■ **ABOUT THIS EXERCISE**: Can you reproduce the text from every entry word for word, leaving the pictures out of your answer?

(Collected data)
※ ※ ※

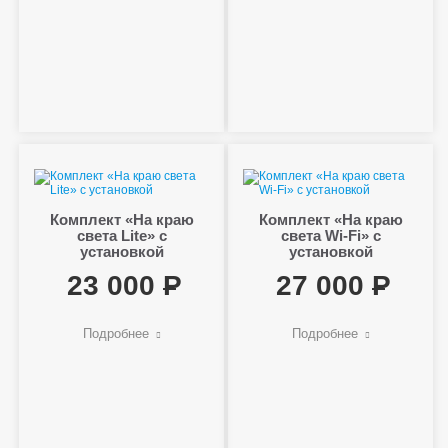
Комплект «На краю
Комплект «На краю
света Lite» с
света Wi-Fi» с
установкой
установкой
23 000
27 000
Подробнее
Подробнее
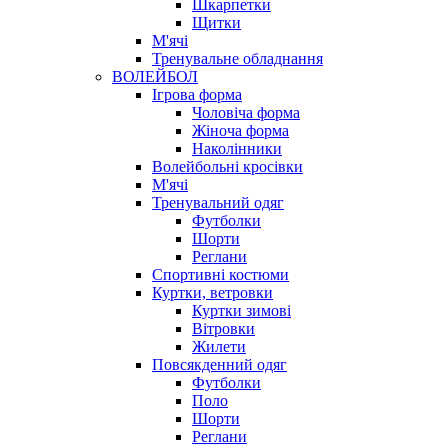
Шкарпетки
Щитки
М'ячі
Тренувальне обладнання
ВОЛЕЙБОЛ
Ігрова форма
Чоловіча форма
Жіноча форма
Наколінники
Волейбольні кросівки
М'ячі
Тренувальний одяг
Футболки
Шорти
Реглани
Спортивні костюми
Куртки, ветровки
Куртки зимові
Вітровки
Жилети
Повсякденний одяг
Футболки
Поло
Шорти
Реглани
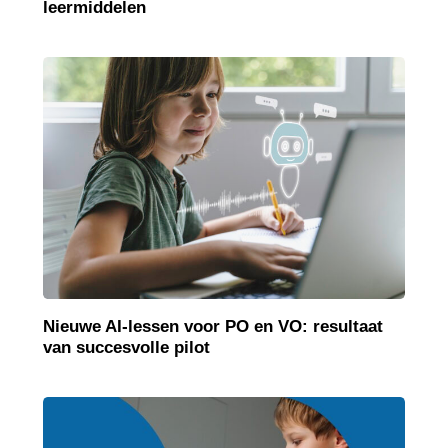
leermiddelen
Nieuwe AI-lessen voor PO en VO: resultaat
van succesvolle pilot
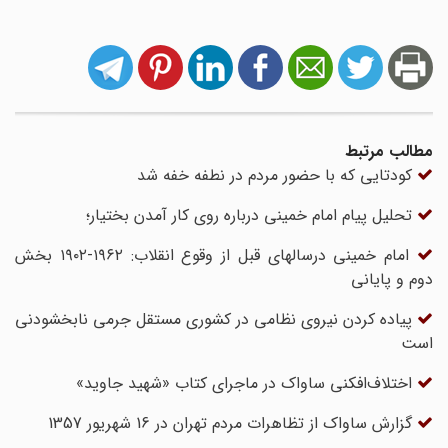
مطالب مرتبط
کودتایی که با حضور مردم در نطفه خفه شد
تحلیل پیام امام خمینی درباره روی کار آمدن بختیار؛
امام خمینی درسالهای قبل از وقوع انقلاب: ۱۹۶۲-۱۹۰۲ بخش
دوم و پایانی
پیاده کردن نیروی نظامی در کشوری مستقل جرمی نابخشودنی
است
اختلاف‌افکنی‌ ساواک در ماجرای کتاب «شهید جاوید»
گزارش ساواک از تظاهرات مردم تهران در 16 شهریور 1357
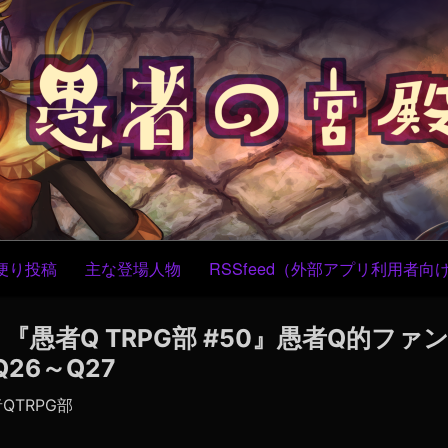
コ
ン
テ
ン
ツ
へ
ス
キ
ッ
プ
便り投稿
主な登場人物
RSSfeed（外部アプリ利用者向
】『愚者Q TRPG部 #50』愚者Q的ファ
26～Q27
QTRPG部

※ ※ ※

■ **YOUR RESPONSE**:
Комплект «На краю
Комплект «На краю
света Lite» с
света Wi-Fi» с
установкой
установкой
23 000
27 000
Подробнее
Подробнее
Шкарпетки
Щитки
М'ячі
Тренувальне обладнання
ВОЛЕЙБОЛ
Ігрова форма
Чоловіча форма
Жіноча форма
Наколінники
Волейбольні кросівки
М'ячі
Тренувальний одяг
Футболки
Шорти
Реглани
Спортивні костюми
Куртки, ветровки
Куртки зимові
Вітровки
Жилети
Повсякденний одяг
Футболки
Поло
Шорти
Реглани
leermiddelen
Nieuwe AI-lessen voor PO en VO: resultaat
van succesvolle pilot
مطالب مرتبط
کودتایی که با حضور مردم در نطفه خفه شد
تحلیل پیام امام خمینی درباره روی کار آمدن بختیار؛
امام خمینی درسالهای قبل از وقوع انقلاب: ۱۹۶۲-۱۹۰۲ بخش
دوم و پایانی
پیاده کردن نیروی نظامی در کشوری مستقل جرمی نابخشودنی
است
اختلاف‌افکنی‌ ساواک در ماجرای کتاب «شهید جاوید»
گزارش ساواک از تظاهرات مردم تهران در 16 شهریور 1357
コ
ン
テ
ン
ツ
へ
ス
キ
ッ
プ
便り投稿
主な登場人物
RSSfeed（外部アプリ利用者向
】『愚者Q TRPG部 #50』愚者Q的ファ
26～Q27
QTRPG部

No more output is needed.